# Problem description
In the travel passage below, what name does the guidebook give Rajasthan?

*** Exercise passage ***

It’s a worrying fact that my skin smells like chicken tikka, I wipe my bum with my left hand, wobble my head in answer to any question, have a shit haircut and can drink five chais in a row without blinking. I’ve been spiritually channelled, had my chakras rubbed down with paraffin oil on a dirty kitchen table, attended a candlelit-chanting workshop and was the most enthusiastic person there – ‘Om shanthi! Let me have a go on that tambourine, John!’ No joke. Last week I wore a turban ‘to keep my head cool’, and I call them fucking hippies?
It suddenly dawned on me: was I really so much better than those mad-eyed leathery freaks in faded psychedelic kaftans who have stayed here so long they re-christen themselves ‘Krishna’ and insist on wearing white robes and mala beads to Tescos when they go home?
So at the beginning of this month I decided that it was time to leave the Hari Rams and cheesecloth behind me and feel like a normal tourist again. Claudia was visiting from England so we flicked through her crisp new Lonely Planet for inspiration and booked a last-minute flight to Rajasthan. The guidebook called it The Land of Kings, a mystical desert-scape of maharajahs palaces, fortresses and, of course, shopping. It seemed far, far away from pious bongo-bangers of the South – and also I’d been after a camel leather bag for ages.
Flying into Jaipur was like landing on a different planet. The sky was bluer, the light harsher and the desert wind cracked our lips the minute we stepped off the plane. Everything was just a slightly amplified version of what I was used to.
Lipsticked ladies shimmied through the arrivals gate in sequinned neon saris and diamante heels, pushing over-loaded trolleys with arms like forklift truck drivers. In baggage claim I saw a guy in chai-stained white pyjamas retrieve a wicker basket of tiny yellow bananas from the revolving carousel. You can actually check-in bananas? He looked right back at me as if to say: “yeah bananas and so fucking what?”

*** End of Exercise passage ***
*** Provided information ***

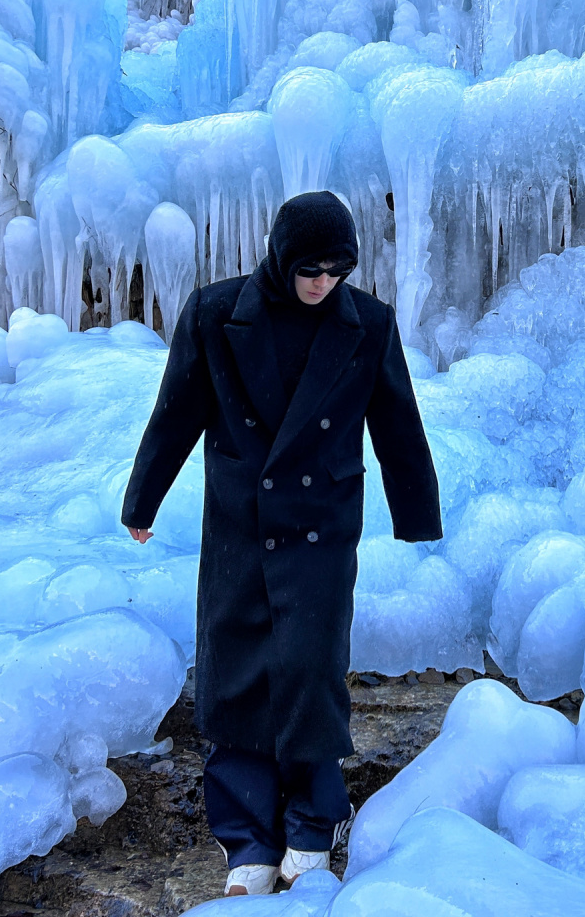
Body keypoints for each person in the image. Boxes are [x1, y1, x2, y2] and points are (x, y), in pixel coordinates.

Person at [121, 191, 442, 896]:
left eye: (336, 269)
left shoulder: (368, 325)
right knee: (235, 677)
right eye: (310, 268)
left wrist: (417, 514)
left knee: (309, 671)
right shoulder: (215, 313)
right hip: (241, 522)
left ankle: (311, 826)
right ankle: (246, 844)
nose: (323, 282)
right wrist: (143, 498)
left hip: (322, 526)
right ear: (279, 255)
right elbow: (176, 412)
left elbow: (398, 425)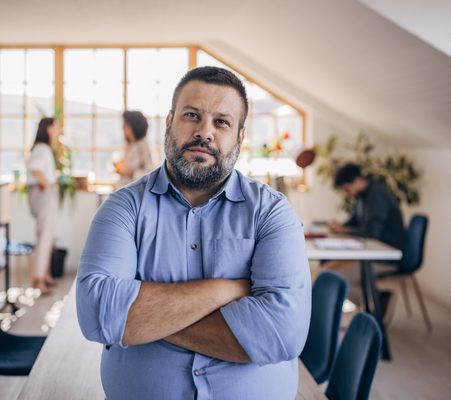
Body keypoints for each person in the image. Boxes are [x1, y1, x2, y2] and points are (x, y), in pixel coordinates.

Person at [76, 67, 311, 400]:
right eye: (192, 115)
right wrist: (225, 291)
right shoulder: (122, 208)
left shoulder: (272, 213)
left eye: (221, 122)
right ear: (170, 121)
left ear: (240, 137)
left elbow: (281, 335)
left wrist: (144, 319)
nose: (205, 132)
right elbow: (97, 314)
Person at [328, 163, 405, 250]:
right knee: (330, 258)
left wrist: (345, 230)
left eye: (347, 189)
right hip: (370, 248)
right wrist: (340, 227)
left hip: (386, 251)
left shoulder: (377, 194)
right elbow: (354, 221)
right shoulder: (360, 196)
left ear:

*** End of Provided information ***
*** Provided information ***

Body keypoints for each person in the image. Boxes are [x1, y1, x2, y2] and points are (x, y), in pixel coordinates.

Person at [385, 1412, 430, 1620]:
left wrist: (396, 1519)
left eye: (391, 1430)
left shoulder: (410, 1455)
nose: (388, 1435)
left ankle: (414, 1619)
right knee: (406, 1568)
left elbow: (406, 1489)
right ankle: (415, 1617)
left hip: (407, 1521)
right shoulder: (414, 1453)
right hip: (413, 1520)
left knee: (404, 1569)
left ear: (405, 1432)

*** End of Provided information ***
*** Provided information ***

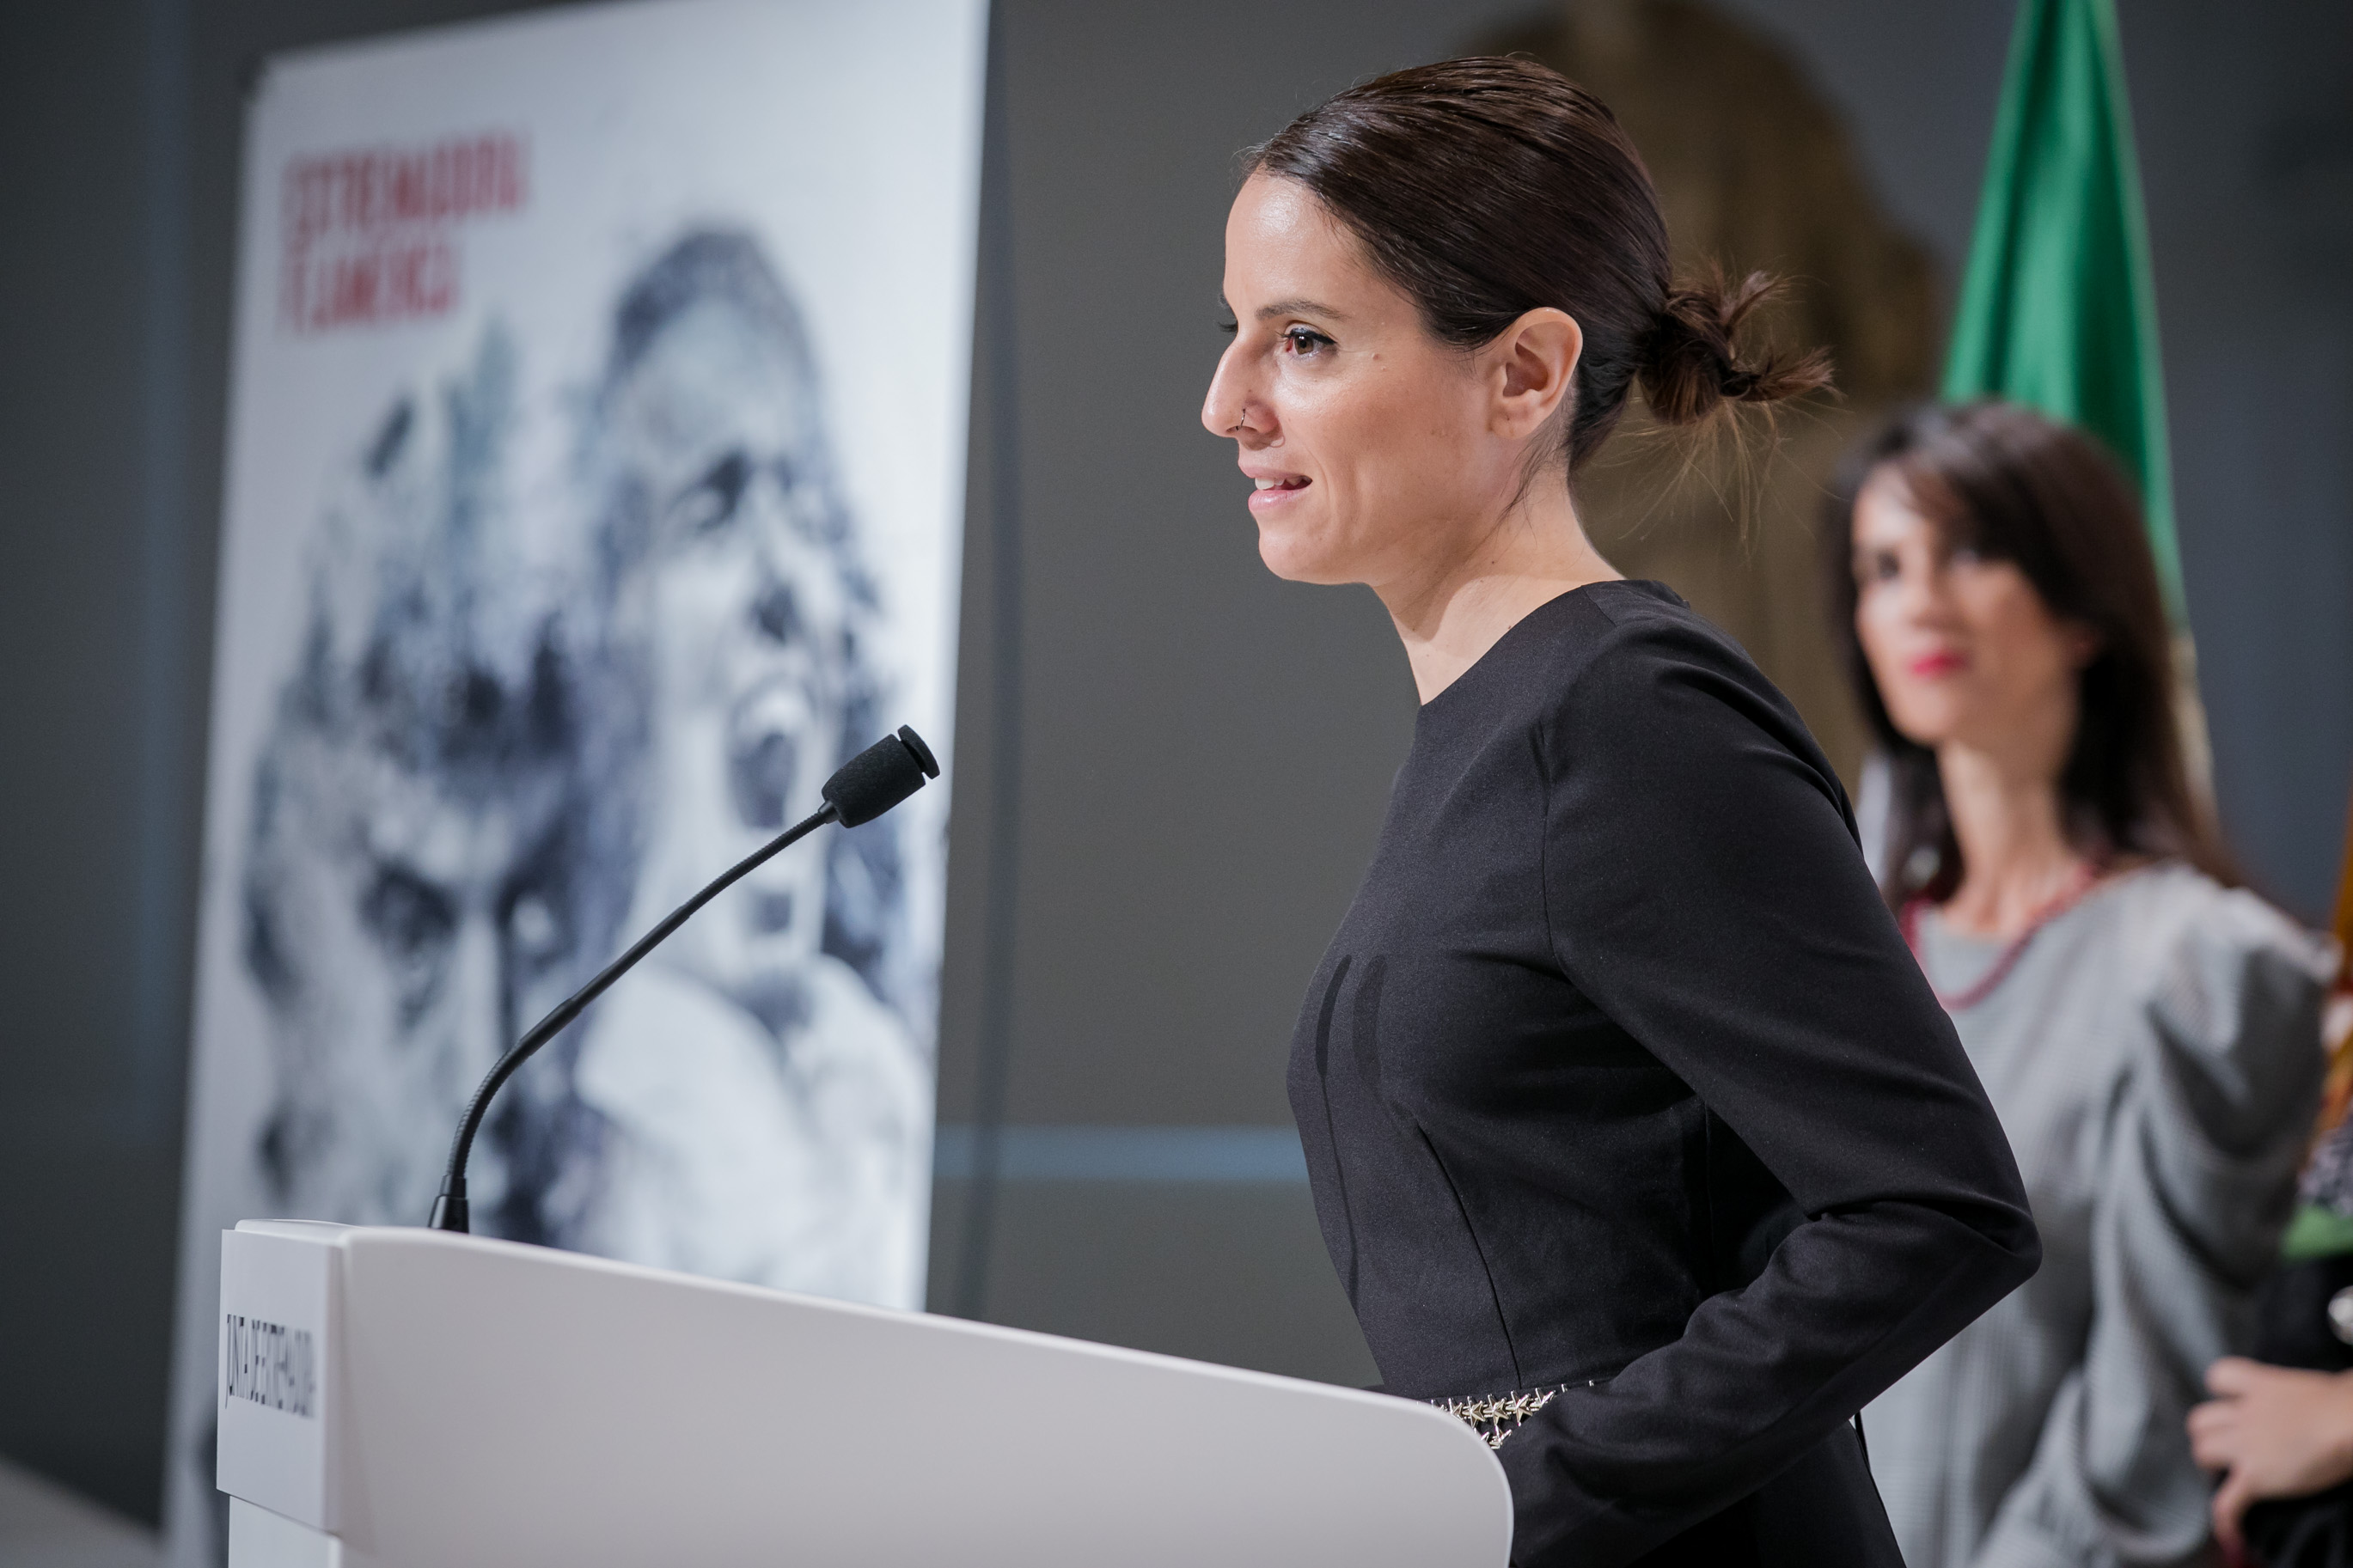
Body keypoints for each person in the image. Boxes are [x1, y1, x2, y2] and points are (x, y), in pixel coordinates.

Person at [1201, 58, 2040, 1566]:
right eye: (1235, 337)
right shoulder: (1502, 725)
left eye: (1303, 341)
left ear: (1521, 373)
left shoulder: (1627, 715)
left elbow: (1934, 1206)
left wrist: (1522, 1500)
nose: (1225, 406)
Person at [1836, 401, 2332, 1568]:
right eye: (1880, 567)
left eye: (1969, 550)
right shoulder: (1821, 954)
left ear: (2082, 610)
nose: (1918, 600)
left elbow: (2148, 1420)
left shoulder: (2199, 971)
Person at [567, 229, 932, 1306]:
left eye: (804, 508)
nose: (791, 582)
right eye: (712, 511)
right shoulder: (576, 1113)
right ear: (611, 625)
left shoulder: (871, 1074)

*** End of Provided information ***

# Output below
The Land of Kings